Some people are literally losing their ability for thinking. They’re outsourcing not just the boring tasks, but even the fun and creative stuff. And they even seem proud of it.

Third attempt. The second one came out too small. I’m not entirely sure about this one either. Should I make them looser? Well-fitting socks need to be tight but not too tight.

It’s a good thing that socks are small; I have time for a fourth attempt if needed. Maybe I’ll put this one to the side and start a slightly larger version in parallel and then see which one I believe more in.

There are two birthdays coming up in April, for people who deserve hand-knitted socks.

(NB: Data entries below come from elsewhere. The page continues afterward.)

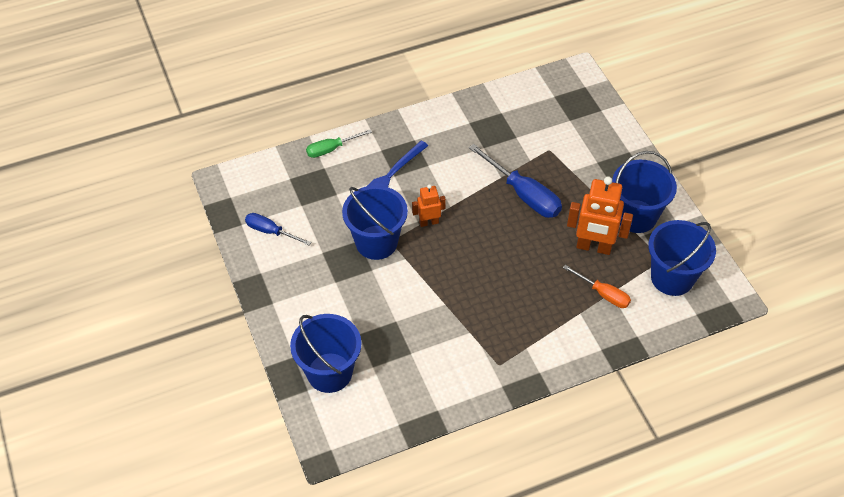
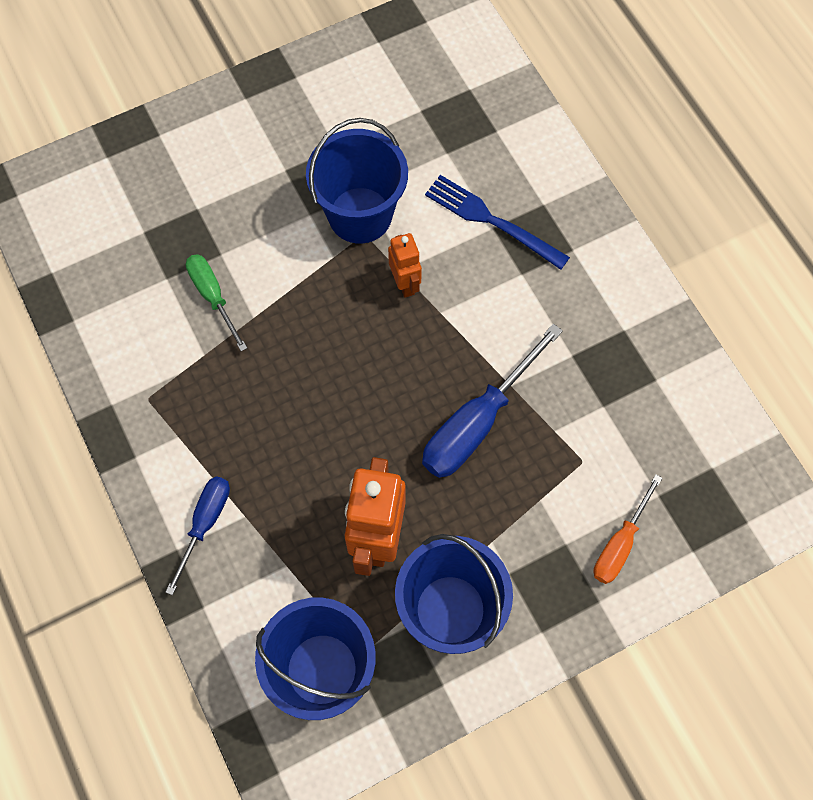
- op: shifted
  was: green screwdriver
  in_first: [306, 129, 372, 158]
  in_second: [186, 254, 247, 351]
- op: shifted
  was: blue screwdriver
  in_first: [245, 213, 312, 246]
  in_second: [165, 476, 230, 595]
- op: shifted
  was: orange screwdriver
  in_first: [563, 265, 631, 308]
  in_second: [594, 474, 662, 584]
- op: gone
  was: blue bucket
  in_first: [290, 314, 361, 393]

I’ve knit so many everyday socks for myself that it takes no effort. Knitting socks for someone else – whose foot I don’t have access to, for trying them on for size – is a whole other matter. I’m also using a thicker yarn than usual, so the numbers I’ve learned by heart don’t work at all.

This is my second attempt of the first sock. The label on the yarn suggested using 3 mm needles. The fabric came out way too drapey and floppy with those. Could have worked for a cardigan or something, I guess, but it was absolutely not right for socks. This is a sock yarn, both by fibre content and by name. Why would they suggest a needle size that won’t work for knitting actual socks? Argh.

The worst of it was that I discovered this at the knitting meet-up. And, trusting the label, had only brought my 3 mm needles. Luckily another knitter had extra 2.5 mm needles that they could lend me for the evening. I brought the sock home with the stitches on a piece of scrap yarn.